* What you will do
Lines with the string "APERTURE" must each be copied from the listing.

* Source data

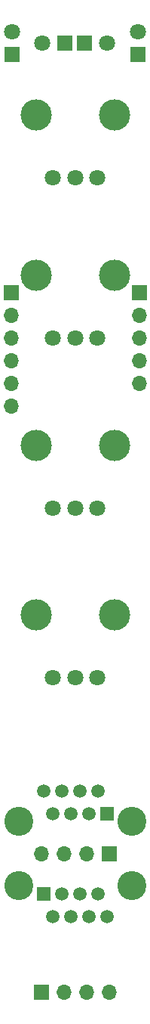
<source format=gbr>
%TF.GenerationSoftware,KiCad,Pcbnew,(6.0.11)*%
%TF.CreationDate,2023-03-11T14:37:33+00:00*%
%TF.ProjectId,QuadEnv_Controls,51756164-456e-4765-9f43-6f6e74726f6c,rev?*%
%TF.SameCoordinates,Original*%
%TF.FileFunction,Soldermask,Bot*%
%TF.FilePolarity,Negative*%
%FSLAX46Y46*%
G04 Gerber Fmt 4.6, Leading zero omitted, Abs format (unit mm)*
G04 Created by KiCad (PCBNEW (6.0.11)) date 2023-03-11 14:37:33*
%MOMM*%
%LPD*%
G01*
G04 APERTURE LIST*
%ADD10R,1.700000X1.700000*%
%ADD11O,1.700000X1.700000*%
%ADD12R,1.800000X1.800000*%
%ADD13C,1.800000*%
%ADD14C,3.500000*%
%ADD15C,3.250000*%
%ADD16C,1.500000*%
%ADD17R,1.500000X1.500000*%
G04 APERTURE END LIST*
D10*
%TO.C,J1*%
X52200000Y-74400000D03*
D11*
X52200000Y-76940000D03*
X52200000Y-79480000D03*
X52200000Y-82020000D03*
X52200000Y-84560000D03*
X52200000Y-87100000D03*
%TD*%
D10*
%TO.C,J3*%
X63200000Y-137200000D03*
D11*
X60660000Y-137200000D03*
X58120000Y-137200000D03*
X55580000Y-137200000D03*
%TD*%
D10*
%TO.C,J4*%
X55600000Y-152700000D03*
D11*
X58140000Y-152700000D03*
X60680000Y-152700000D03*
X63220000Y-152700000D03*
%TD*%
D10*
%TO.C,J2*%
X66600000Y-74400000D03*
D11*
X66600000Y-76940000D03*
X66600000Y-79480000D03*
X66600000Y-82020000D03*
X66600000Y-84560000D03*
%TD*%
D12*
%TO.C,D2*%
X58270000Y-46500000D03*
D13*
X55730000Y-46500000D03*
%TD*%
D12*
%TO.C,D1*%
X52300000Y-47770000D03*
D13*
X52300000Y-45230000D03*
%TD*%
D14*
%TO.C,RV4*%
X63800000Y-110500000D03*
X55000000Y-110500000D03*
D13*
X56900000Y-117500000D03*
X59400000Y-117500000D03*
X61900000Y-117500000D03*
%TD*%
D12*
%TO.C,D4*%
X66400000Y-47770000D03*
D13*
X66400000Y-45230000D03*
%TD*%
D14*
%TO.C,RV3*%
X55000000Y-91500000D03*
X63800000Y-91500000D03*
D13*
X56900000Y-98500000D03*
X59400000Y-98500000D03*
X61900000Y-98500000D03*
%TD*%
D15*
%TO.C,J6*%
X53050000Y-140800000D03*
X65750000Y-140800000D03*
D16*
X62960000Y-144230000D03*
X61930000Y-141690000D03*
X60930000Y-144230000D03*
X59910000Y-141690000D03*
X58900000Y-144230000D03*
X57880000Y-141690000D03*
X56870000Y-144230000D03*
D17*
X55850000Y-141690000D03*
%TD*%
D14*
%TO.C,RV2*%
X55000000Y-72500000D03*
X63800000Y-72500000D03*
D13*
X56900000Y-79500000D03*
X59400000Y-79500000D03*
X61900000Y-79500000D03*
%TD*%
D12*
%TO.C,D3*%
X60430000Y-46500000D03*
D13*
X62970000Y-46500000D03*
%TD*%
D14*
%TO.C,RV1*%
X63800000Y-54500000D03*
X55000000Y-54500000D03*
D13*
X56900000Y-61500000D03*
X59400000Y-61500000D03*
X61900000Y-61500000D03*
%TD*%
D15*
%TO.C,J5*%
X65750000Y-133600000D03*
X53050000Y-133600000D03*
D16*
X55840000Y-130170000D03*
X56870000Y-132710000D03*
X57870000Y-130170000D03*
X58890000Y-132710000D03*
X59900000Y-130170000D03*
X60920000Y-132710000D03*
X61930000Y-130170000D03*
D17*
X62950000Y-132710000D03*
%TD*%
M02*

</source>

* Answer box
G04 APERTURE LIST*
G04 APERTURE END LIST*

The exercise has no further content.